Still, Barnett’s argument in favor of a common-law system makes sense, even to libertarians who favor a deductive approach to rights (Hoppe 1989b, p. 131; Rothbard 1998; Kinsella 1997, pp. 607–45). Legal rules must be concrete in the sense that the rules must take into account the entire relevant factual context. Since there are an infinite number of factual situations that could exist in interactions between individuals, a process which focuses on actual cases or controversies is likely to produce the most “interesting” or useful rules.26 It probably makes little sense devoting scarce time and resources to developing legal precepts for imaginary or unrealistic scenarios.
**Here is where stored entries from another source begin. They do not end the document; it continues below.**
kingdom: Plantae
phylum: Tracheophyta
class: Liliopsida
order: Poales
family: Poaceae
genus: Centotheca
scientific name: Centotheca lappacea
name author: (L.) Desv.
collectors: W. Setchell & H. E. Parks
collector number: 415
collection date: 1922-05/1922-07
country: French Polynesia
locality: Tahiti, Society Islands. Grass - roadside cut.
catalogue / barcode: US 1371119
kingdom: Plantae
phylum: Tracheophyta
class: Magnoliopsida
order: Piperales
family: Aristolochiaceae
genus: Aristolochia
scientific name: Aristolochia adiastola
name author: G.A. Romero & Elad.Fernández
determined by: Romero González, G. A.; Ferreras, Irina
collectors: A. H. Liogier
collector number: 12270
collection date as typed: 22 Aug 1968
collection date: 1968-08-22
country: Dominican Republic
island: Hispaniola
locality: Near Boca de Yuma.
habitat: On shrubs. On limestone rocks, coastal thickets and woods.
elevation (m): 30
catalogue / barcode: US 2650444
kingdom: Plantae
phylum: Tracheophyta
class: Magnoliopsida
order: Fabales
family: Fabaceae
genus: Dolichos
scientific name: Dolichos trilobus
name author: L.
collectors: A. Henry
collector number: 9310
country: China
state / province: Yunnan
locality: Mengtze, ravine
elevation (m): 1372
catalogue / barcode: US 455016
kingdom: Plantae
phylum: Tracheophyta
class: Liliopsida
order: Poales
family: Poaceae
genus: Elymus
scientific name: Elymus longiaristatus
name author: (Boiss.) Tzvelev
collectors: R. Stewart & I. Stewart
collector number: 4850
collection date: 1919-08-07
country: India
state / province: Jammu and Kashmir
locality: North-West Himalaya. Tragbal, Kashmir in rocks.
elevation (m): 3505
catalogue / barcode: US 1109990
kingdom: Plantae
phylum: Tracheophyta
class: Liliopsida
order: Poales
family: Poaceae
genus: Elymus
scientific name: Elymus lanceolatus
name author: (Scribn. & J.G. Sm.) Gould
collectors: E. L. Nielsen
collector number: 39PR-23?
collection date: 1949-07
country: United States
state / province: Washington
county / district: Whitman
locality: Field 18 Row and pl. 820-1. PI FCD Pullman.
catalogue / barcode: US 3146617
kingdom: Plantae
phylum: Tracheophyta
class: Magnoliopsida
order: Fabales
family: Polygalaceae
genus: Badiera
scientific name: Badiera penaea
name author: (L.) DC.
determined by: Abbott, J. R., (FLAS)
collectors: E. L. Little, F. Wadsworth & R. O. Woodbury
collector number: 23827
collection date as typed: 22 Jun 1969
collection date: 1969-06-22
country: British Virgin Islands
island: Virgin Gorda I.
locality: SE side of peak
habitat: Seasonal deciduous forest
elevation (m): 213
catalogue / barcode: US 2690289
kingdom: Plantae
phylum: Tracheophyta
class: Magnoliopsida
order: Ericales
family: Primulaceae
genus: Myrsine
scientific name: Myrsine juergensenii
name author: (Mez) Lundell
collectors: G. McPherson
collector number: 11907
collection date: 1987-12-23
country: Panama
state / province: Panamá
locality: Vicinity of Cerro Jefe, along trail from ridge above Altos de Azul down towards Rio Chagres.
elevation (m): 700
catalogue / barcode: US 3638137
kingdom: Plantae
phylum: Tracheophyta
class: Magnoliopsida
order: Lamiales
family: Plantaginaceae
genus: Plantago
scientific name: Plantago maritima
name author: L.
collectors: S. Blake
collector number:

If nothing else, a common-law type system that develops and refines legal precepts as new cases arise serves as a sort of filter that selects which disputes (i.e., real, commonly-encountered ones) to devote attention to.

[26: This is analogous to Mises’s method selecting certain empirical assumptions (e.g., assuming there is money instead of barter) to develop “interesting” laws based on the fundamental axioms of praxeology, rather than irrelevant or uninteresting (though not invalid) laws.

For further discussion of the role of codes and jurists, see my Legislation and the Discovery of Law in a Free Society.

Martin OB May 9, 2009 at 12:02 pm

I pretty much agree with the author. I think the libertarian position about contracts, as opposed to the statist position, is that people should be free to reach agreements as they see fit, and the state should keep away as long as both remain happy with it.

Most of the time, none of the parties wants to break the agreement. Focusing on those problematic, relatively infrequent cases, while statists dispute people’s right to trade and relate to each other in their own terms (labor regulations, affirmative action and so on) is, in my opinion, a distraction.

Ant May 9, 2009 at 3:19 pm

take it to the courts to decide if a contract is right

filc August 26, 2009 at 3:50 pm

Seems to me most modern EULA’s, licenses agreements, and other various common forms of contractual agreements only exist because of the large influential play by the state.

In a true libertarian society with less state or no state many of your written contracts would not only be simplified on basic private property principles but other contractual agreements may just disseapear all together. As property transfers ownership liability goes along with it.

The responsibility then lies on the consumer to be a responsible consumer and purchase a quality good. Not to have the public bail them out when they got scammed for being negligent in researching whom the do business with.